Novos remédios para emagrecer bombam em vendas e viram alvo de preocupação
Celebridades nas redes sociais transformaram esses produtos num fenômeno pop... e problemático
A chegada de uma nova geração de medicamentos para a obesidade apontava um divisor de águas no tratamento dessa condição crônica e encarada como pandemia pelas principais entidades de saúde mundiais. Em 2021, a agência regulatória americana encerrou um jejum de sete anos e liberou o Wegovy, remédio à base de semaglutida com capacidade de reduzir até 17% do peso corporal em menos de um ano, feito inédito entre fármacos contra a obesidade. Daí os holofotes se acenderam. Não só para essa medicação, aprovada neste ano no Brasil, mas também para seu parente mais famoso, o Ozempic, formulado originalmente para tratar o diabetes tipo 2.
Mas as redes sociais e as declarações de celebridades (incluindo o bilionário Elon Musk) transformaram esses produtos num fenômeno pop… e problemático. Entidades médicas publicaram cartas abertas demonstrando preocupação com o uso indevido dessas drogas para fins estéticos e sem recomendação em bula. E, ao lado do fabricante, o laboratório Novo Nordisk, elas alertam para a falta dos medicamentos a quem realmente precisa deles.
Não é de hoje que remédios para emagrecer despertam interesse da população. A perda de peso é um processo complexo e nem sempre o binômio clássico do tratamento, dieta e exercício, surte o resultado esperado. Medicações se tornam, assim, uma via mais rápida para se livrar dos quilos excedentes. Ocorre que elas têm indicações claras em bula, desenhadas após estudos conduzidos por anos. Enquanto o Ozempic é voltado a pacientes com diabetes tipo 2, o Wegovy destina-se a indivíduos com obesidade — índice de massa corporal (IMC) igual ou superior a 30 — ou sobrepeso (IMC acima de 27) com doenças associadas, caso de diabetes e pressão alta.

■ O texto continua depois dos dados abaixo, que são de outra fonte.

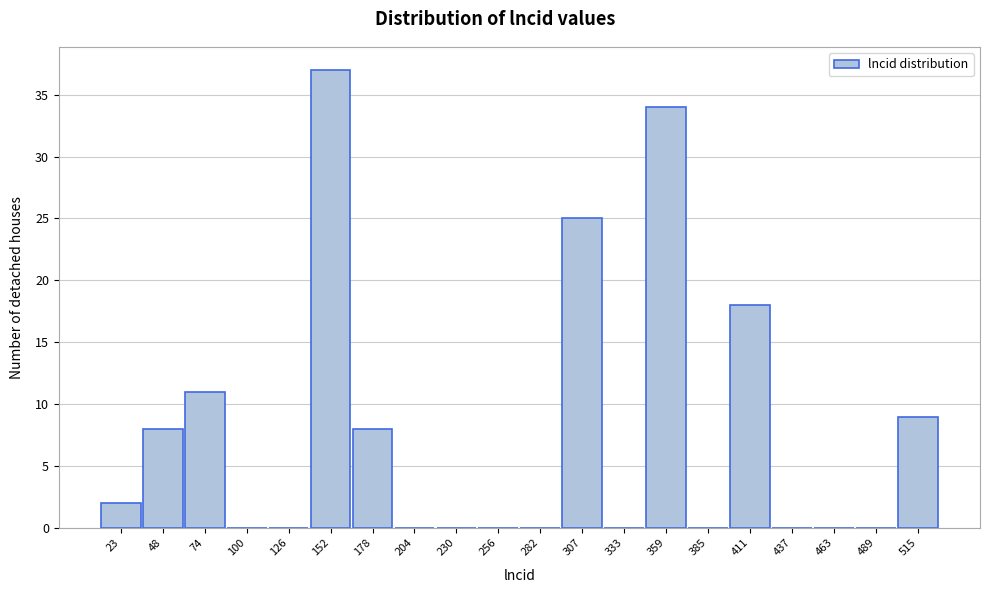

Reading left to right, transcribe all the data shown in this chart.

23=2	48=8	74=11	100=0	126=0	152=37	178=8	204=0	230=0	256=0	282=0	307=25	333=0	359=34	385=0	411=18	437=0	463=0	489=0	515=9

Na realidade, porém, tem gente recorrendo a elas apenas para entrar no terno ou no vestido de festa. É um fenômeno global que levanta discussões sobre a influência das mídias sociais na automedicação e o acesso fácil a remédios do gênero. No Brasil, o Wegovy (dose semanal de semaglutida de 2,4 miligramas) recebeu aval da Agência Nacional de Vigilância Sanitária (Anvisa) em janeiro, mas só deve chegar às drogarias no segundo semestre. Mas seu primo Ozempic (dose de 1 miligrama), ainda que não seja voltado oficialmente à perda de peso, tem sido adquirido em larga escala, com ou sem receita médica, como um caminho mais curto para enxugar as medidas.
E aí o que era bom começa a se complicar. A semaglutida representa um avanço no tratamento da obesidade — drogas mais antigas para essa finalidade levavam a uma redução de no máximo 5 a 10% do peso. “Mas ela acaba sendo eclipsada por um uso meramente estético, comentado até no último Oscar”, diz o endocrinologista Bruno Halpern, presidente da Associação Brasileira para o Estudo da Obesidade e da Síndrome Metabólica (Abeso). Na cerimônia, o apresentador Jimmy Kimmel fez uma piada associando a beleza das celebridades de Hollywood aos efeitos do Ozempic.
Nos Estados Unidos, o uso desenfreado desses remédios chegou a um nível alarmante. Desde novembro de 2022, com a escassez do Wegovy, começou o desabastecimento do Ozempic, que, apesar da indicação formal para diabetes, já vinha sendo empregado em caráter off-label (fora da bula) para emagrecer. Na Austrália, autoridades sanitárias reportaram limitações do estoque e solicitaram que a população entrasse em listas de espera apenas com indicação médica para uso do medicamento.
Especialistas brasileiros temem que algo parecido possa ocorrer por aqui. “A gente ainda está aprendendo a lidar com tudo isso, com a difusão nas mídias sociais e a velocidade com que as coisas circulam”, diz Marcela Caselato, gerente médica do Novo Nordisk, que chegou a mandar mensagens de celular a pacientes alertando para um possível desabastecimento nas drogarias.
Embora fundamental, o tratamento do ganho de peso vive um estranho paradoxo nos dias de hoje. Ao mesmo tempo que o Atlas Mundial da Obesidade prevê que um em cada quatro adultos conviverá com a condição até 2035 (no Brasil, o número pode dobrar em relação ao atual), soluções eficazes acabam sendo banalizadas e utilizadas pelas pessoas erradas. Será preciso reequilibrar essa balança.